Picasso experimented with several styles of painting during his life and also produced several multi-million dollar pieces. His painting The Boy with a Pipe was sold in 2004 for 104 million dollars This depicts Herod's infanticide from the Gospel of Matthew and was created around 1612. For two hundred years the painting was mistakenly attributed to one of Ruben's helpers until it was identified in 2001, and later sold to a Canadian media baron. It is currently being renovated and has been shown in national galleries in the UK and Canada.
Van Gogh's "Portrait de L'Artiste sans Barbe" was sold for 71.5 million pounds in 1998. The artist had shaved off his beard and this is one of several self portraits Van Gogh created. His other highly valued works include Road with Cypress and Star and The café Terrace and of course his very famous chair and sunflower paintings. In the three years before his death Van Gogh painted several self-portraits, this being the only one showing him without a beard.

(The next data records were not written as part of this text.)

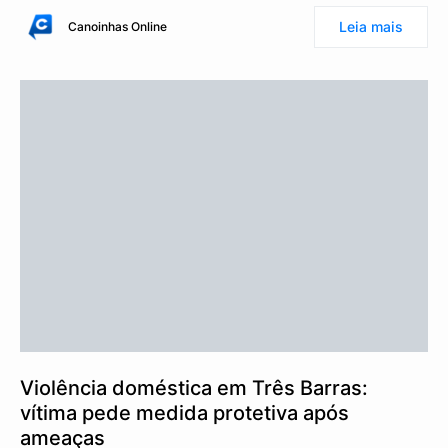
Leia mais
Canoinhas Online
Violência doméstica em Três Barras:
vítima pede medida protetiva após
ameaças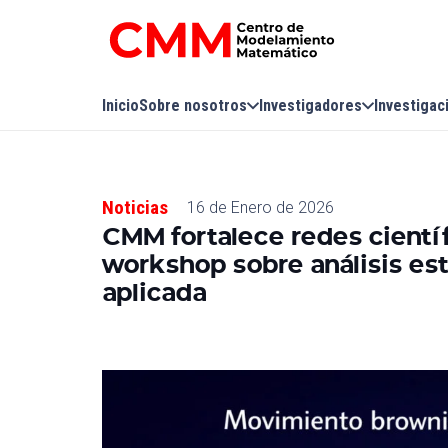
Inicio
Sobre nosotros
Investigadores
Investigac
Noticias
16 de Enero de 2026
CMM fortalece redes científ
workshop sobre análisis es
aplicada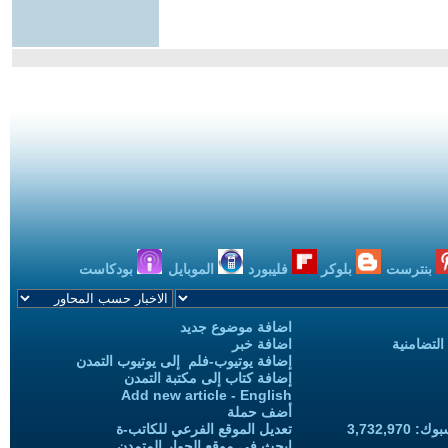
بنترست
بلوكر
فليبورد
الموبايل
بودكاست
اضافة موضوع جديد
التضامنية
اضافة خبر
إضافة يوتيوب-فلم إلى يوتيوب التمدن
إضافة كتاب إلى مكتبة التمدن
Add new article - English
أضف حملة
3,732,97
تعديل الموقع الفرعي للكاتب-ة
ابحث في موقع الحوار المتمدن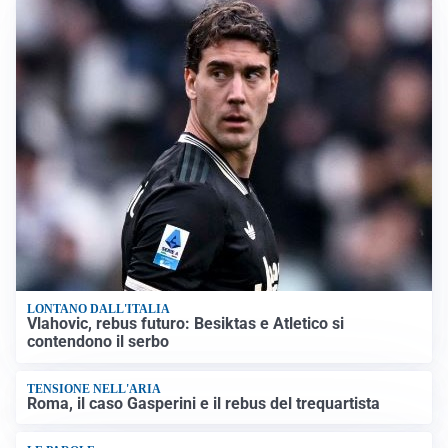
LONTANO DALL'ITALIA
Vlahovic, rebus futuro: Besiktas e Atletico si
contendono il serbo
TENSIONE NELL'ARIA
Roma, il caso Gasperini e il rebus del trequartista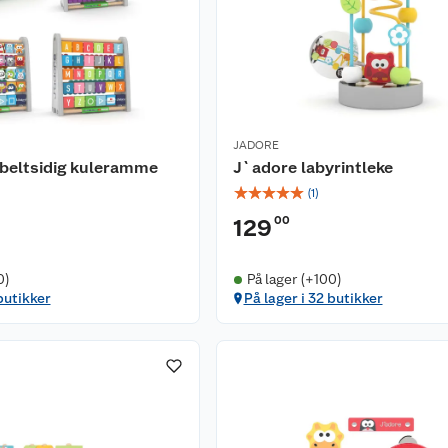
JADORE
beltsidig kuleramme
J`adore labyrintleke
☆
☆
☆
☆
☆
(
1
)
00
129
0)
På lager (+100)
butikker
På lager i 32 butikker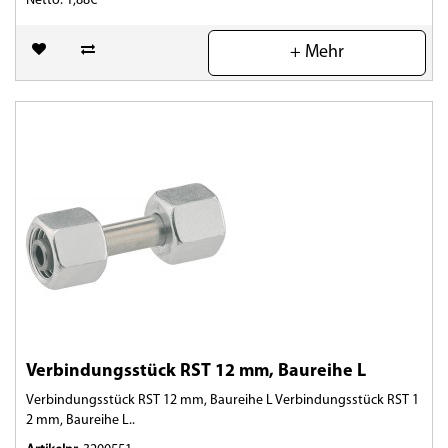
Netto: 1,88€
(0)
+ Mehr
Verbindungsstück RST 12 mm, Baureihe L
Verbindungsstück RST 12 mm, Baureihe L Verbindungsstück RST 1
2 mm, Baureihe L..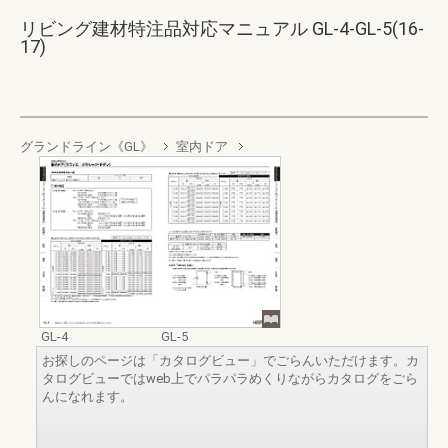
リビング建材特注品対応マニュアル GL-4-GL-5(16-
17)
グランドライン《GL》
室内ドア
GL-4
GL-5
お探しのページは「カタログビュー」でごらんいただけます。カ
タログビューではweb上でパラパラめくりながらカタログをごら
んになれます。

In addition to landscapes and still life paintings Van Gogh created several portraits of others and the Portrait du Dr. Gachet became one of the most famous when it sold in 1990 for $82.5 million. Gachet was a French physician who treated Vincent van Gogh during the last few weeks of his life.
Cezanne, a French post-impressionist created Rideau, Cruchon et Compotier (or Drapery, Pitcher, and Fruit Bowl) in 1894. This painting, when Cezanne was suffering from diabetes is regarded among his list of greatest achievements yet commanded a price of 60 million dollars in 1999. Its known to be the most expensive still life painting ever sold, but later was resold for less. His portraits and self-portraits are also well liked.